When Marquette and Joliet came down the Mississippi river in 1673 they encountered a bluff on the east side of the river with the painting of a giant monster. When they asked the Indians what this monster was, they retold for them the story that had been handed down to them for generations. Marquette named the monster "Piasa," pronounced Pie-a-saw, which means "the Destroyer."

The Legend of the Piasa bird that was related to Marquette and Joliet went something like this. Many years ago a great bird roamed the land. Every morning the people would wake in fear to the shrill screams of the great Bird. The bird awoke hungry and would carry off dozens of boys and girls to its cave to be eaten. Chief Ouatoga [OO-wa-toe-ga] was getting old. He wanted to destroy this terrible killer before he died. He called his braves to a meeting and told them he was going to ask the Great Spirit what to do.

He went up on the highest bluff. He spoke with the Great Spirit. The Great Spirit told the Chief, "Dip your arrows deep into the poison of a copperhead snake and shoot them into the body of the Bird. They will cause its death." He returned to the camp and told his people what the Great Spirit had told him. He gathered up a small army of the strongest braves and set out to hunt the Bird. Chief Ouatoga told his braves that the plan was for someone to stand on the cliff to lure the Bird down. When the great monster swoops down they were to shoot it with their poison arrows.

The braves all begged their chief to be the one to sacrifice themselves. But the chief told them no, he would be the one, since he was older. While the braves practiced with their bows, Chief Ouatoga spoke with the Great Spirit. "Think not of my life," he said, "but the lives of the children."

The next morning the chief stood tall waiting for the great bird to come. Its screams could be heard as flew down the river looking for victims. The bird saw the old chief and swooped down on him with a terrible scream.

Just as the monster was ready to attack the braves shot their arrows and all 100 met their mark.
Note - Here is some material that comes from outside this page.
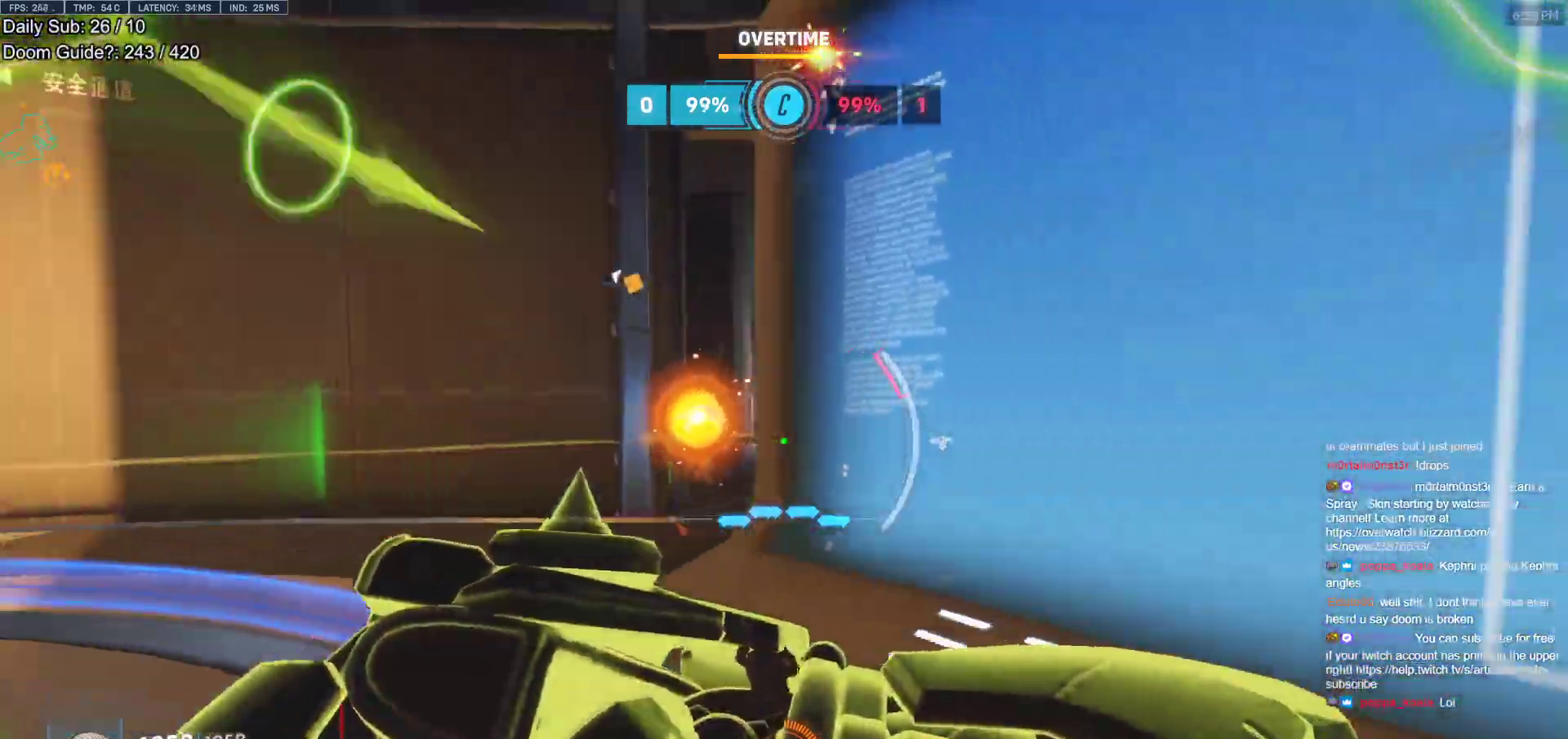
{"keys": ["a", "d", "s"], "mouse": ["right"], "events": [[33, "mouse_left", "down"], [83, "a", "down"], [83, "d", "up"], [83, "mouse_right", "down"], [117, "mouse_left", "up"], [500, "d", "down"]]}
The monster fell into the Mississippi river and died. The braves carried the broken and bruised body of their chief back to the tribe. The medicine man healed him and he awoke the next day surrounded by his grateful people. In remembrance of the act the returned to the site and painted a life-size picture of the monster. Every time an Indian went down the river after that, he fired an arrow at the bluff. In alternate versions of the story the youngest brave stands on the cliff instead of the chief. When he is healed the next day he becomes the new chief.